How to prove this? Let z = a + ib be a complex number. Show that a square root of z is given by the expression #w=sqrt((|z|+a)/2)+iσ*sqrt((|z|-a)/2)# where σ = 1 if b ≥ 0 and σ = −1 if b < 0. Do this by verifying that #w^2=z# ?

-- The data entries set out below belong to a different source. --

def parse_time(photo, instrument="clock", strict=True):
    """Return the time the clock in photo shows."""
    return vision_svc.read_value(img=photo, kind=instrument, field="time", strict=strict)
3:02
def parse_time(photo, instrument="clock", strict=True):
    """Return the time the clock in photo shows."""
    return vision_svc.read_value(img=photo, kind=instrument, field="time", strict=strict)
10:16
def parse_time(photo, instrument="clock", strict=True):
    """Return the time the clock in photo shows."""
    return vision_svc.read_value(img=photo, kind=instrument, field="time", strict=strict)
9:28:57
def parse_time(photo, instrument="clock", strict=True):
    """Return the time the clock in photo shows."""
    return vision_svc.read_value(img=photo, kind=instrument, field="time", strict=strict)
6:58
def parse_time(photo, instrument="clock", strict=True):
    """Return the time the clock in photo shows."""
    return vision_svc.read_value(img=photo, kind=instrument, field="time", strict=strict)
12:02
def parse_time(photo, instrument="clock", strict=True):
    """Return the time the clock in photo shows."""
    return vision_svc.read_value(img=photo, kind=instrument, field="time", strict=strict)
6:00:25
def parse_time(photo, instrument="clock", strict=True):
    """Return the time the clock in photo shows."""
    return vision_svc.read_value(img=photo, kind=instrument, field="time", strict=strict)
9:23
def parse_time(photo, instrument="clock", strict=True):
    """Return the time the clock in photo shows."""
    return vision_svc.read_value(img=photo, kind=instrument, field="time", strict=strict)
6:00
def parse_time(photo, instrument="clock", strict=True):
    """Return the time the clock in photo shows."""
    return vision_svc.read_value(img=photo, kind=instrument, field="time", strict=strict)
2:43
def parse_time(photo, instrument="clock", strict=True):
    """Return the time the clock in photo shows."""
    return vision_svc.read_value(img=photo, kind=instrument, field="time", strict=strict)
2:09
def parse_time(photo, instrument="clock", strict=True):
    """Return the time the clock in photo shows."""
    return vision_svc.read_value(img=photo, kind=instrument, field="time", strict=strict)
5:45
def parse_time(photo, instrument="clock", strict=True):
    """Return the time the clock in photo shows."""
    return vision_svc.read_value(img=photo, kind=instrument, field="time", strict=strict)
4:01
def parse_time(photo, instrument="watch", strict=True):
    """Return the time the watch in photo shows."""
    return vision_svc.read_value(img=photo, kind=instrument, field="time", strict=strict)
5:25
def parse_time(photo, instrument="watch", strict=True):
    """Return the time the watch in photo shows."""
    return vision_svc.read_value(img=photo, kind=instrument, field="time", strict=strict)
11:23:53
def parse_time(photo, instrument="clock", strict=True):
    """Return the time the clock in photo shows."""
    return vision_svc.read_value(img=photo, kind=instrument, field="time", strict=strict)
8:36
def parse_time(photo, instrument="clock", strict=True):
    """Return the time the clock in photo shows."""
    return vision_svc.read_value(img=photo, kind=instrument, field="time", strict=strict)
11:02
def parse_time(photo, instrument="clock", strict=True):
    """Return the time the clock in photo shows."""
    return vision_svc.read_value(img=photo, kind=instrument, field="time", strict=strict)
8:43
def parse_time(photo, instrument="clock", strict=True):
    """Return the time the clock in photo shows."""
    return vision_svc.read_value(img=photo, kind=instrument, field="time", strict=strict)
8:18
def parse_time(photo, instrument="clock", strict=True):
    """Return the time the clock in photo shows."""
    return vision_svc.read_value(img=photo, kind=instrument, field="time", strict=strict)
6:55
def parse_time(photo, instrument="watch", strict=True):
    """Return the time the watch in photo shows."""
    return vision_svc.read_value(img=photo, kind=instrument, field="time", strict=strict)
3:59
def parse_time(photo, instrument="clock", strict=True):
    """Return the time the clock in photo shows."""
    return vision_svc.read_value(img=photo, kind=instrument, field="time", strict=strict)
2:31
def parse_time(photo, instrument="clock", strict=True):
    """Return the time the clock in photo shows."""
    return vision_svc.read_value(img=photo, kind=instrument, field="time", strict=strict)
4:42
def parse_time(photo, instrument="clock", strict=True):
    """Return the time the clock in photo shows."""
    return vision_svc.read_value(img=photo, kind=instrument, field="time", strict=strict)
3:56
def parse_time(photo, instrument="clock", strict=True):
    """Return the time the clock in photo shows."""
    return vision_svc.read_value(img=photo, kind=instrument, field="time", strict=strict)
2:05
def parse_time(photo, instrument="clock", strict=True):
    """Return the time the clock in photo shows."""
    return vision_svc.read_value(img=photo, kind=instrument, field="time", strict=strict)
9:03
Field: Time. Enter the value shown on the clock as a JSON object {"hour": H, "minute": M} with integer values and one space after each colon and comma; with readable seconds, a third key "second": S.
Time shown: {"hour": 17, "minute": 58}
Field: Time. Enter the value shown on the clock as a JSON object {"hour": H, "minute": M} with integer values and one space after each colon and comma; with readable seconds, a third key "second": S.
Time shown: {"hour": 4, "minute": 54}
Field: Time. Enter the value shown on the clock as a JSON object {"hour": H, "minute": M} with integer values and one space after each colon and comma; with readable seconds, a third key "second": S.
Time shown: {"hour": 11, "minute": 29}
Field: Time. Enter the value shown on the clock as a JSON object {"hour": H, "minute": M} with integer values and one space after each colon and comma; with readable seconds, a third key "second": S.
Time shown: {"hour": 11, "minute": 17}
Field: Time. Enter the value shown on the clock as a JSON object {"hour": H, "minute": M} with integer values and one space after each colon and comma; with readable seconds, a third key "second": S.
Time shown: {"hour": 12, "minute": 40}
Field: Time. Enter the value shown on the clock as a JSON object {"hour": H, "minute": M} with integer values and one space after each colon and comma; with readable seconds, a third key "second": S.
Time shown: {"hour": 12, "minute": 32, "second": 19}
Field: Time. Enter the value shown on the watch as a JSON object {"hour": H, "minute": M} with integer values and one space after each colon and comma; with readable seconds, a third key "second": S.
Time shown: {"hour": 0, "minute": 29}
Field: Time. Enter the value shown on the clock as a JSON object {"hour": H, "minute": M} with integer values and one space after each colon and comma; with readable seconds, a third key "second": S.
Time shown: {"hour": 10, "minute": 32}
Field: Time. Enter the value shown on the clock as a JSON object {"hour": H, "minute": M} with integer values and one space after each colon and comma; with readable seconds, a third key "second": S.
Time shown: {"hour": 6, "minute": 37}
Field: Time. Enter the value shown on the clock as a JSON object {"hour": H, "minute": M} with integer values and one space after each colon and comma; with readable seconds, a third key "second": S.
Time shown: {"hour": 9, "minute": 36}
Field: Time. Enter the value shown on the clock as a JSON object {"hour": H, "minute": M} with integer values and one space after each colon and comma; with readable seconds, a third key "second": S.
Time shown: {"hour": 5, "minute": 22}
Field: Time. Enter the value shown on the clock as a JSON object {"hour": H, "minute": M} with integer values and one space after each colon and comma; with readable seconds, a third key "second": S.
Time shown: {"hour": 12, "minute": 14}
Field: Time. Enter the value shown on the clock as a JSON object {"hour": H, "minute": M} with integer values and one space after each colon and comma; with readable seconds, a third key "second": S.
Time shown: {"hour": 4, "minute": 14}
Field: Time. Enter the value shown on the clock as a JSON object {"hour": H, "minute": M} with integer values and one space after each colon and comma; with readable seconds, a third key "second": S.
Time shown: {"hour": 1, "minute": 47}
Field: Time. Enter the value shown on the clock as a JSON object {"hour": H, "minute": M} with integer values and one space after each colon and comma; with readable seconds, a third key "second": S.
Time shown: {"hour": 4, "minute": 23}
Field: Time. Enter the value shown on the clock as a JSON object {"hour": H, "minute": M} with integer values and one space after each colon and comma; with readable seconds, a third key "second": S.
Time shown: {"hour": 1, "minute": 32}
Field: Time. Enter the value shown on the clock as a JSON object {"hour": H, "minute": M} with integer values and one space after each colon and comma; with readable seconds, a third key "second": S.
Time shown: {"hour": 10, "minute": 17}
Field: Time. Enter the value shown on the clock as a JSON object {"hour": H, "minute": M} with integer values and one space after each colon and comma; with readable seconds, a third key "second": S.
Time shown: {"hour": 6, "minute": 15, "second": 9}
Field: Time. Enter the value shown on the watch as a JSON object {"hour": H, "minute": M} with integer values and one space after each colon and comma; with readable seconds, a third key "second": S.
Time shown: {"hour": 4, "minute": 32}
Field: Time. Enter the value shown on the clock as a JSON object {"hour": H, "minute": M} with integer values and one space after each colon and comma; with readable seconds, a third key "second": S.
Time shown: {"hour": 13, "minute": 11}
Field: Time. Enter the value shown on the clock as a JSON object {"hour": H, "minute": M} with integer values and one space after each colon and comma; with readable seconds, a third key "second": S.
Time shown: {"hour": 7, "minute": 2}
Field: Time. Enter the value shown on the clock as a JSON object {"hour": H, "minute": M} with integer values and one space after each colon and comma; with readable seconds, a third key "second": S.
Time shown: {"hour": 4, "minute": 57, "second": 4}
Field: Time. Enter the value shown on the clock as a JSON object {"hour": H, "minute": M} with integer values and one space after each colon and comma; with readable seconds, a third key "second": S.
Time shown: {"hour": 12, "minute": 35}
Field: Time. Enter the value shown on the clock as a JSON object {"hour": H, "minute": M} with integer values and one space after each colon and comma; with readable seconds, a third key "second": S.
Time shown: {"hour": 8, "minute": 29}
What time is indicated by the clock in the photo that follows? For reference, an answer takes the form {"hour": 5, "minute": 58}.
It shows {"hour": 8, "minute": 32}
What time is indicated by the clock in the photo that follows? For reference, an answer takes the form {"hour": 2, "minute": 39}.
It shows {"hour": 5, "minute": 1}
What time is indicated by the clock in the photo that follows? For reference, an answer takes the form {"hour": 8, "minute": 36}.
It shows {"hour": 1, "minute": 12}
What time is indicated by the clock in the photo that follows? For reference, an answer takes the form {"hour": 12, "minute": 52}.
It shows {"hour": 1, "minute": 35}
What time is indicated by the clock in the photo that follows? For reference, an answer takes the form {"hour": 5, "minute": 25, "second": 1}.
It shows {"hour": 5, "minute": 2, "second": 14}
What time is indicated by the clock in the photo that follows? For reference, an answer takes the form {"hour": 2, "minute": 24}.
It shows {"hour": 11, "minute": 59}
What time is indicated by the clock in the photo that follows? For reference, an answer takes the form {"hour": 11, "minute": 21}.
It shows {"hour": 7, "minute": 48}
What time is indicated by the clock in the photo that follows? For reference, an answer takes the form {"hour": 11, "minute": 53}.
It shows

#w=sqrt((|z|+a)/2)+iσ*sqrt((|z|-a)/2)#
#w^2=z#

1 Answer
Mar 18, 2018

Answer:

See below.

Explanation:

Calling

#sqrtz = u + i v# we have

#(u+iv)^2 = z = a+ib# or

#{(u^2-v^2=a),(2uv=b):}#

now solving for #u,v#

#{(u = sqrt[(sqrt[ a^2 + b^2]+a)/2]), (v =b/(sqrt[2] sqrt[sqrt[a^2 + b^2]+a])):}#

but

#b/(sqrt[2] sqrt[sqrt[a^2 + b^2]+a]) = (bsqrt[sqrt[a^2 + b^2]-a])/(sqrt[2] sqrt(a^2+b^2-a^2)) = b/sqrt(b^2)sqrt[(sqrt[a^2 + b^2]-a)/2]=sigma(b)sqrt[(sqrt[a^2 + b^2]-a)/2]#

where

#sigma(b) = b/abs(b)#

Finally, considering #absz = sqrt(a^2+b^2)# we have

#w=sqrt((|z|+a)/2)+iσ(b)sqrt((|z|-a)/2)#